L’entrepreneuriat féminin

L’entrepreneuriat féminin

J’ai interpellé la Secrétaire d’Etat à la Région de Bruxelles-Capitale, en charge de l’égalité des chances, sur le lancement des cafés ‘oui ou non’ pour promouvoir l’entrepreneuriat féminin.

Voici notre échange:

Isabelle Emmery – Chacun s’accorde à dire que le travail, tant des femmes que des hommes, fait la richesse et la prospérité de notre Région, et contribue à développer notre économie. Pourtant, il est un secteur où le déséquilibre est réel : celui de l’entrepreneuriat.

Hier, vous avez lancé le projet des « cafés oui ou non ». L’association de femmes actives Markant a rappelé à cette occasion qu’en Région bruxelloise, l’entrepreneuriat féminin représentait 28%, contre 33% dans les deux autres Régions. Votre initiative vise à relancer l’entrepreneuriat féminin, et mon groupe la salue. Vous avez cité le chiffre de 10.000 femmes susceptibles d’être accompagnées.

Au-delà de cet accompagnement, d’autres activités sont-elles prévues dans le cadre de ce projet ? Quels seront les thèmes développés ?

Un accompagnement juridique et administratif serat-il apporté aux femmes qui désirent créer leur entreprise ? Visez-vous également les stages en entreprise pour celles qui veulent approcher le monde entrepreneurial ?

Une enveloppe budgétaire de 65.000 euros est allouée à ce projet. Ce n’est pas négligeable, mais ce sera insuffisant. Envisagez-vous dès lors d’autres sources de financement?

Bianca Debaets, secrétaire d’État – Avec le parcours Femmes entrepreneurs à Bruxelles, nous voulons effectivement stimuler l’entrepreneuriat féminin. Les chiffres que vous avez cités sont corrects. Avec 28% d’entrepreneurs, les femmes sont sous-représentées.
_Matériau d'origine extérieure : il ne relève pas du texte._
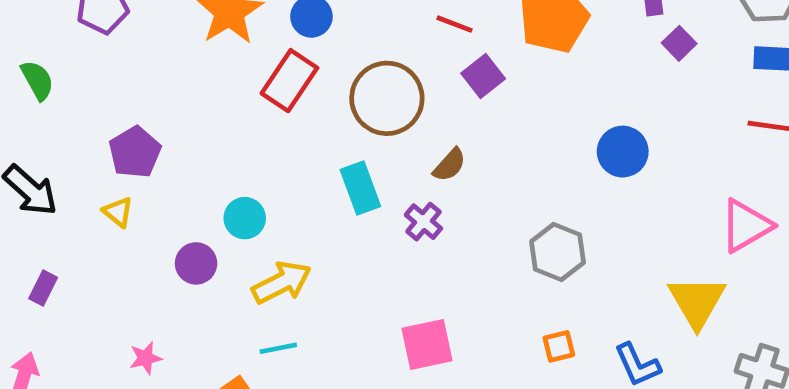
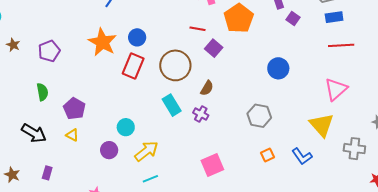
green semicircle: (37, 80) -> (42, 92), moved, turned 30

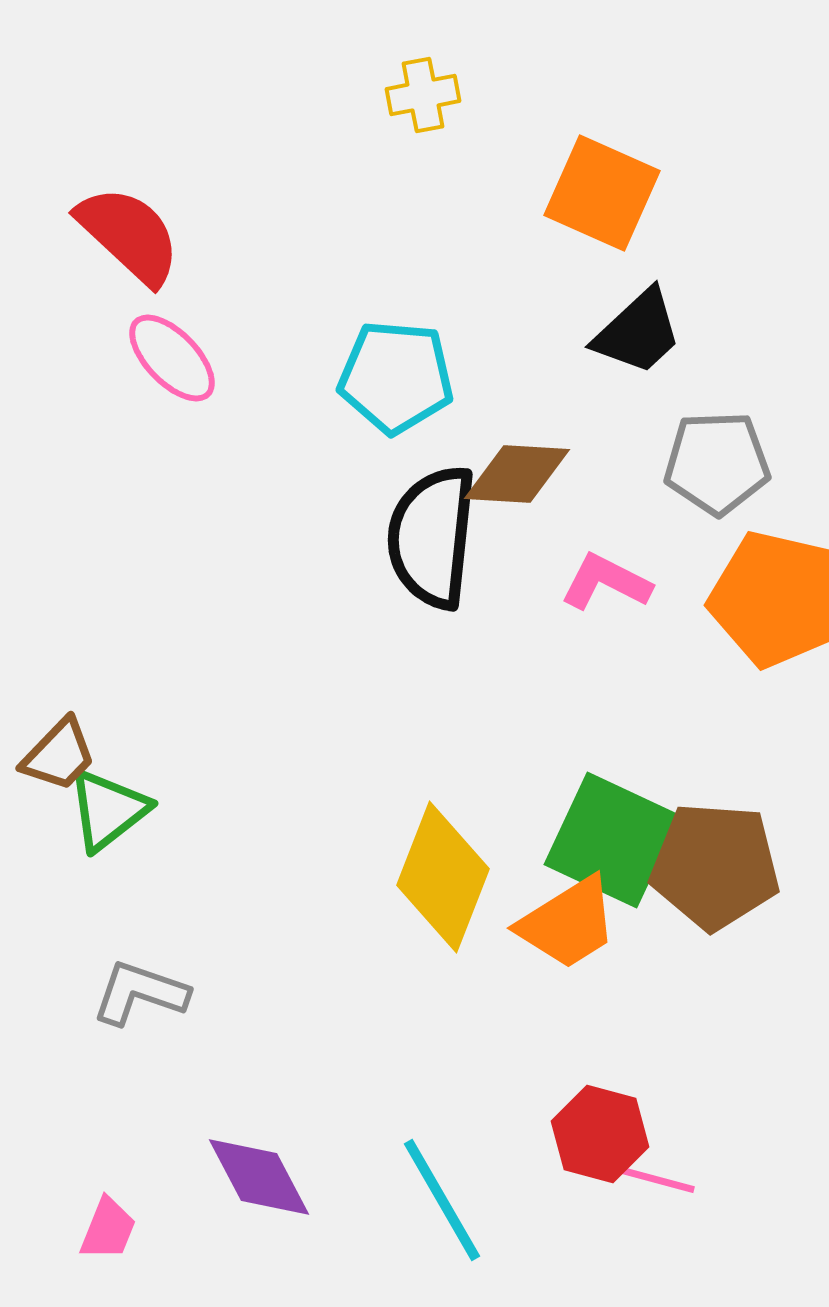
Les deux autres Régions travaillent un peu mieux sur cette question.

Le projet de Markant repose sur deux axes, dont le premier, le « café oui ou non », est un café-débat dans lequel quatre femmes qui sont déjà entrepreneurs témoignent de leur parcours en livrant les bonnes pratiques et les difficultés qu’elles ont rencontrées. L’objectif est de donner une idée aux nombreuses femmes présentes.
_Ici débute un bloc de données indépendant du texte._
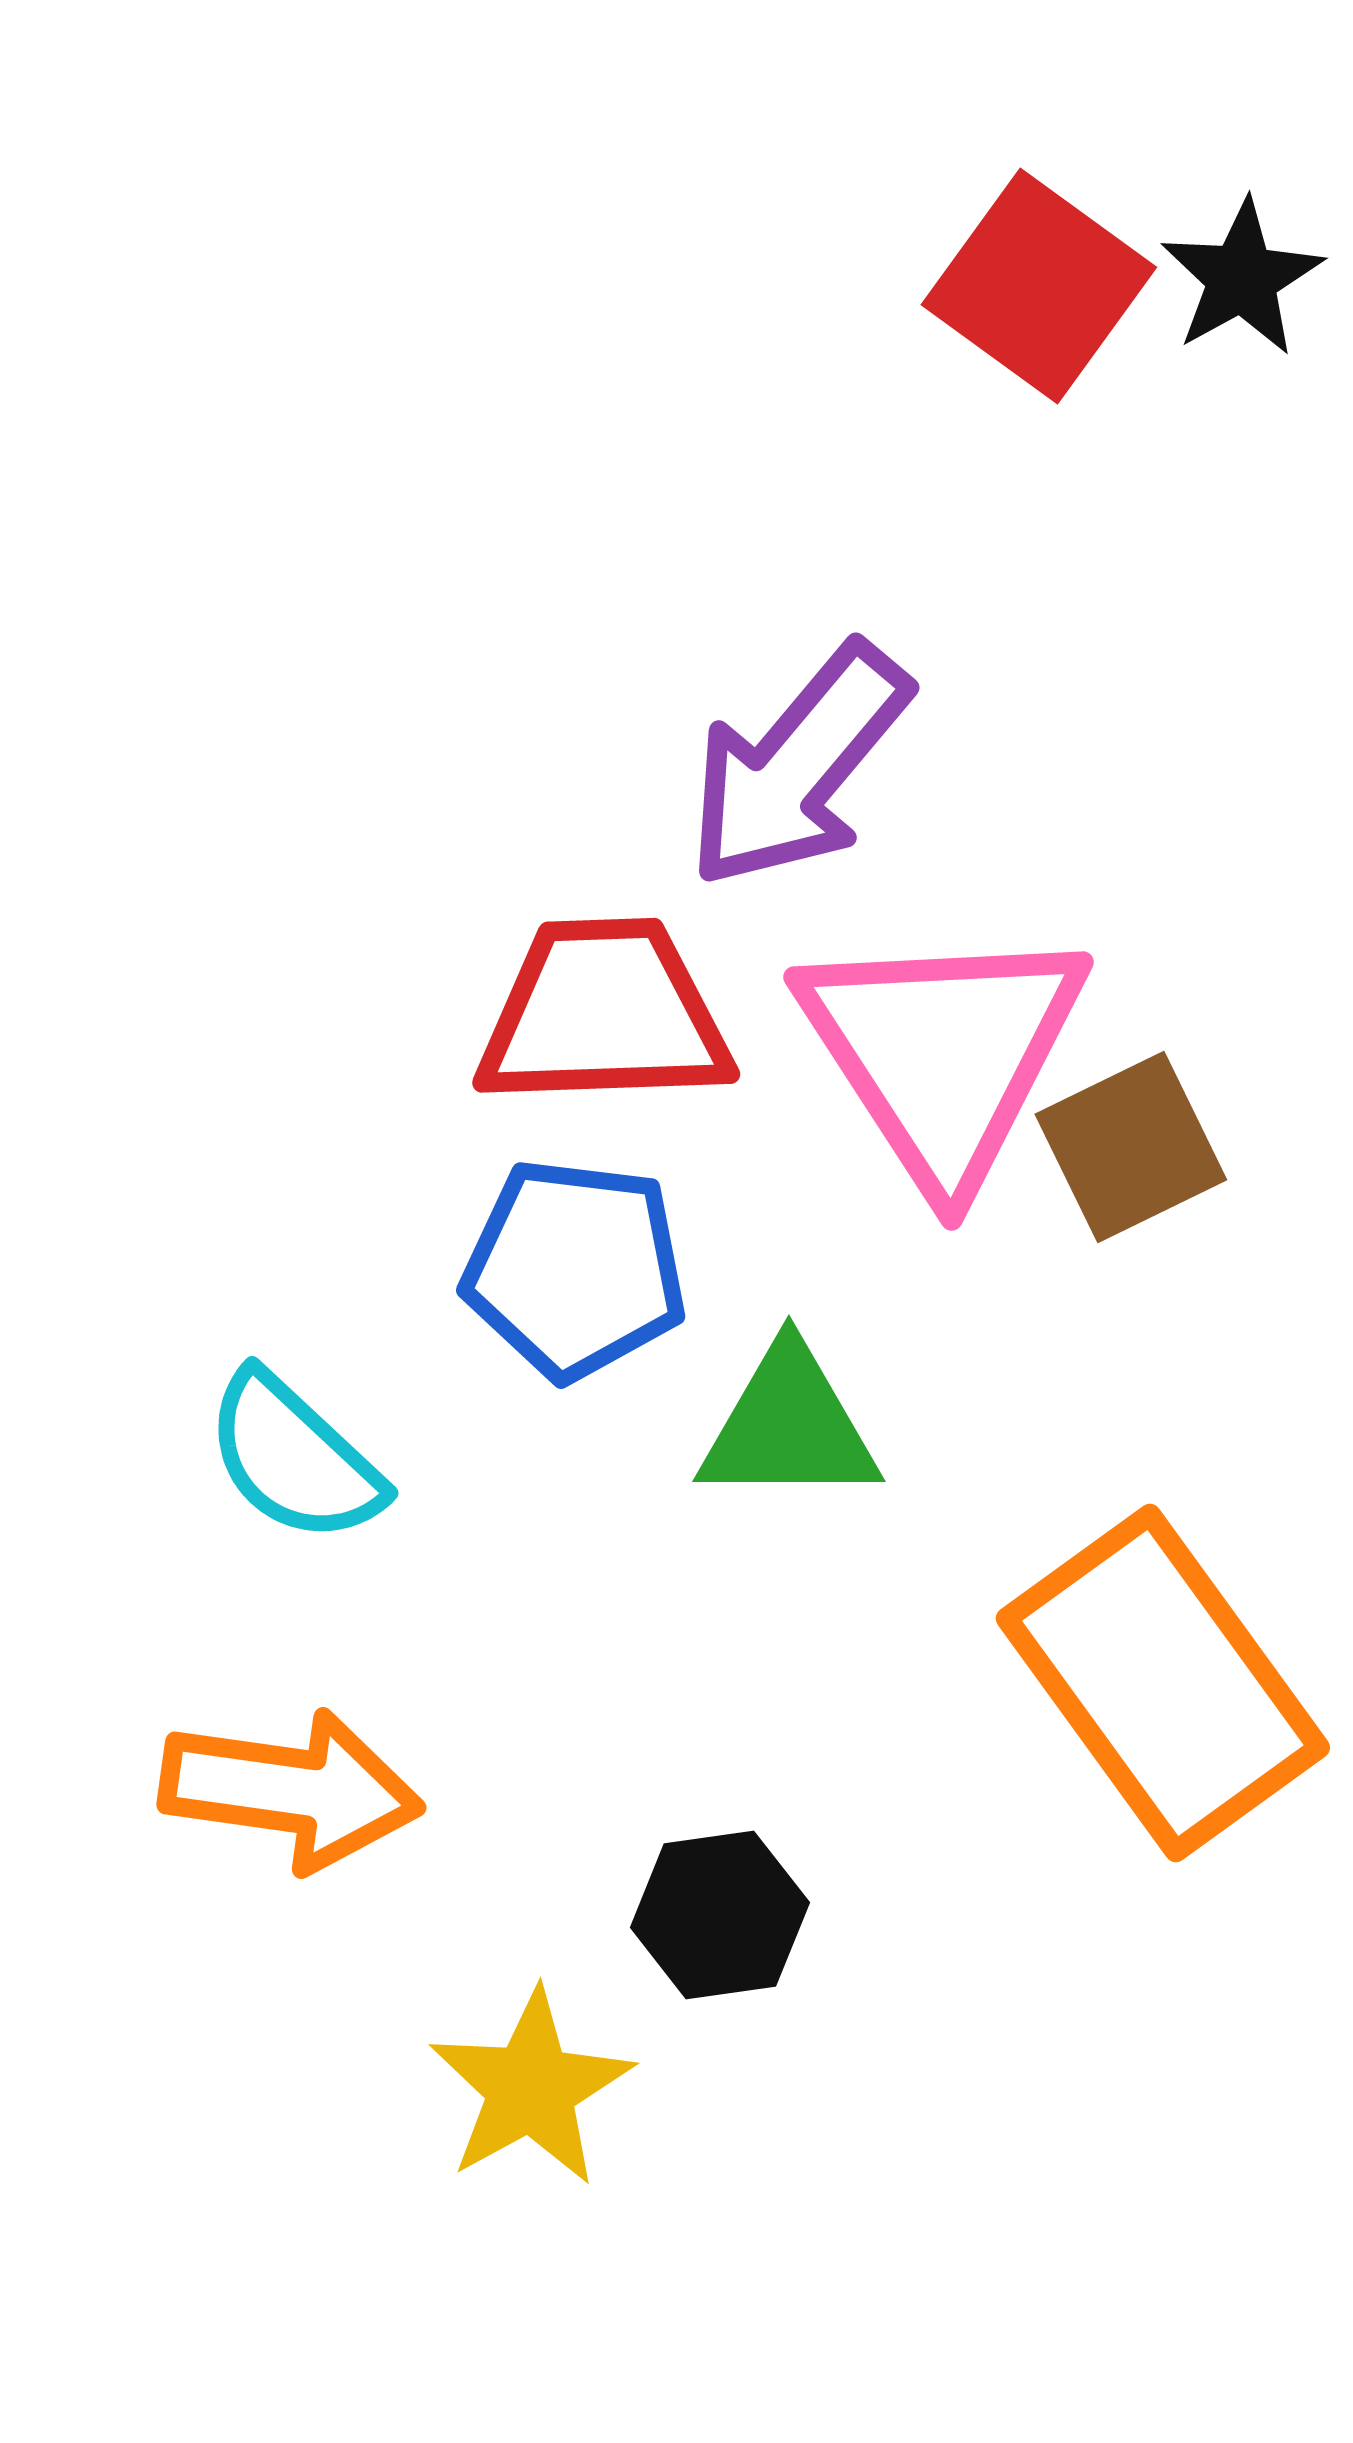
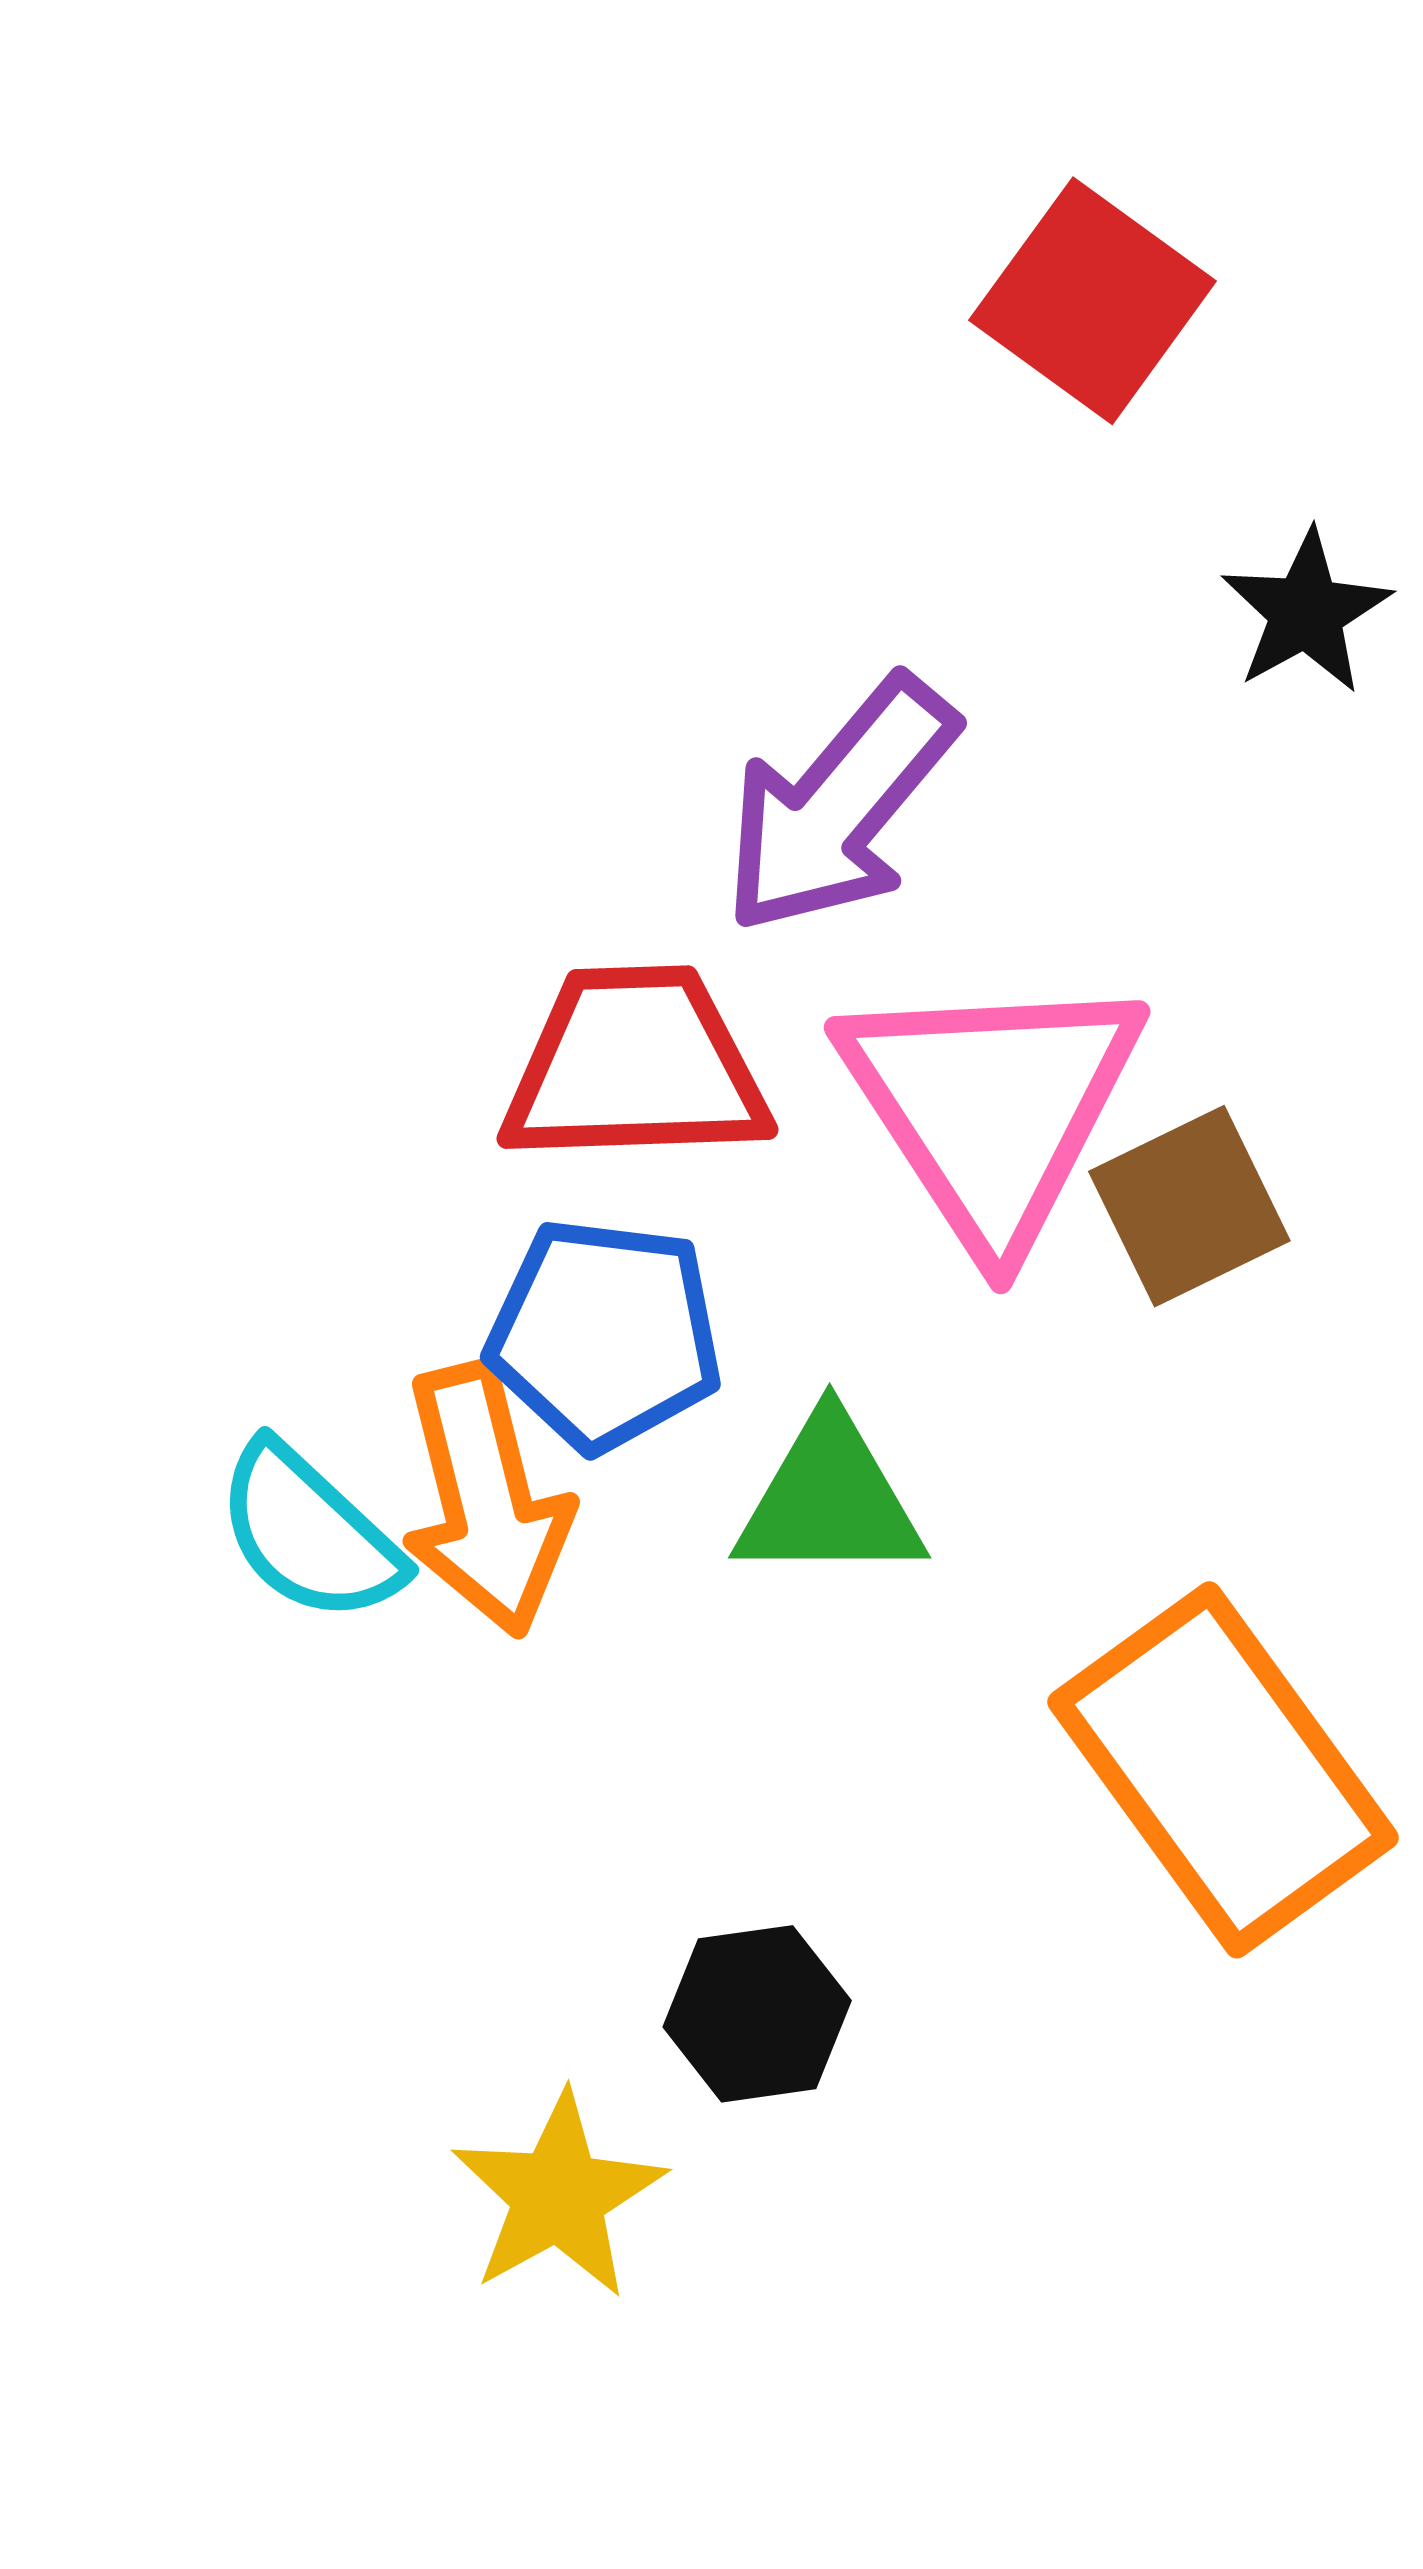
black star: (1242, 278) -> (1306, 612), moved
orange arrow: (291, 1790) -> (486, 1500), moved, turned 68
Lors de la première réunion, à laquelle j’ai assisté hier, de nombreuses jeunes femmes étaient bruxelloises. Qu’est-ce qu’entreprendre ? Cela me convient-il ou pas ? Tel était le type de questions abordées.

Le deuxième volet porte sur le coaching. Pendant six mois, des femmes seront accompagnées et encadrées de façon très intense. Beaucoup de femmes ont envie d’entreprendre, mais ne savent pas dans quel domaine. J’en ai entendues hier qui voulaient entreprendre, qui étaient créatives, mais qui ne savaient pas encore comment développer leur idée.

L’objectif est de les aider et de les encadrer, mais aussi de faire connaître toutes les mesures qui existent déjà, et ce en collaboration avec M. Gosuin, bien sûr. Vers quoi s’orienter ? Où obtenir des avis juridiques ? Où obtenir de l’aide, des subventions, etc. Voilà autant d’aspects qui seront repris dans le coaching.

Isabelle Emmery – Il conviendrait d’assurer la promotion de certaines femmes qui ont réussi dans le secteur et qui peuvent ainsi donner le goût d’entreprendre, à côté d’un coaching plus léger, qui devra faire l’objet de passerelles avec la politique de M. Gosuin.

Bianca Debaets, secrétaire d’État.- L’idée est de recruter des femmes qui joueront un rôle de mentors ou de marraines, mais je ne dirais cependant pas que le coaching est plus léger. Bien au contraire, car il s’agit d’un coaching intensif de six mois pour chaque participante. Tous les aspects juridiques et financiers, la question des subsides, mais aussi la connaissance de soi-même seront abordés. Le programme est loin d’être léger.

Isabelle Emmery – Vous me permettrez de revenir vers vous avec une demande de bilan sur l’opération.